Wednesday, April 25, 2012

Joined at the hip for the duration: Mitt Romney and Arizona's immigration law

Dana Milbank has, for once, gotten it right with regard to Mitt Romney. The presumptive Republican presidential nominee will not be able to Etch-a-Sketch his way out of support for SB 1070. The law, passed two years ago and now being reviewed by the Supreme Court, presumes to pre-empt the federal government on enforcement of immigration law.

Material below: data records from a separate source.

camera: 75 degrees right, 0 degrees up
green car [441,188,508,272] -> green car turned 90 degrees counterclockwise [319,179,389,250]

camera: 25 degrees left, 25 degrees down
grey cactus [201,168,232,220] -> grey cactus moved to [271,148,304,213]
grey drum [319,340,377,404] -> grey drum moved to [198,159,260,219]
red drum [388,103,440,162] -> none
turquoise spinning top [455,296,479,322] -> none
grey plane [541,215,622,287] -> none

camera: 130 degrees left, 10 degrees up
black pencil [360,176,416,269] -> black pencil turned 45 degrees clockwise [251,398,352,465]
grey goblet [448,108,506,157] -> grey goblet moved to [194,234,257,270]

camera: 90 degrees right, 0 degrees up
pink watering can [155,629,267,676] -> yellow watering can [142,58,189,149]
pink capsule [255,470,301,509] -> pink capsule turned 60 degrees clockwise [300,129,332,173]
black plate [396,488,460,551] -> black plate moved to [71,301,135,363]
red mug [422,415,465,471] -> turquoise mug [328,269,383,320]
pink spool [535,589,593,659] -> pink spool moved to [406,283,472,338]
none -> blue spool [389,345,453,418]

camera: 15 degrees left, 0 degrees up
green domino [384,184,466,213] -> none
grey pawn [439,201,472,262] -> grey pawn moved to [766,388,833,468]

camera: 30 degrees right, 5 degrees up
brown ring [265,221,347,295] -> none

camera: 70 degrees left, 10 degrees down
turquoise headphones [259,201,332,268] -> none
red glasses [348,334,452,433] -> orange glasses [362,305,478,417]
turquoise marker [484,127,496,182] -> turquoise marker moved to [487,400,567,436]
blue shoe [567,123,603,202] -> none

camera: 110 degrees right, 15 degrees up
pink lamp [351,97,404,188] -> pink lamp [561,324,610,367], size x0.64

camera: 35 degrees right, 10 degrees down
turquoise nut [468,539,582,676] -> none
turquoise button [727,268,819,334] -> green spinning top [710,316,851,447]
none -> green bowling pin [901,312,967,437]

While Romney tacks back toward what passes for the center these days as the general election campaign gets under way, he's going to have a hard time separating himself from this law he has called a "model" and from its tea party author, Russell Pearce. Milbank says:

Pearce, the former Republican president of the Arizona Senate, is the author and self-described 'driving force' behind S.B. 1070, that state's law ' endorsed by Romney ' cracking down on illegal immigrants. Pearce told The Post's Felicia Sonmez this month that Romney's 'immigration policy is identical to mine,' and he told reporters this week that Romney 'absolutely' gave him the impression that he saw the Arizona law as a national model.
This just adds to Romney's problem with a key voter demographic: Latinos. As recently noted by kos, only 14 percent of Latinos supported Romney for president as of the second week of April, with 70 percent for President Obama. Romney's having backed Pearce's law and the racial profiling that, of necessity, is required by its implementation, will not be forgotten.

Pearce's testimony at a Senate Judiciary subcommittee hearing Tuesday, which was boycotted by Senate Republicans, provided additional evidence of his extremism. Not just his, however. He wasn't off base when he pointed out that the Arizona law represents 'by far the majority opinion of my party.'

That is why the Etch-a-Sketch technique will be a major fail on this issue.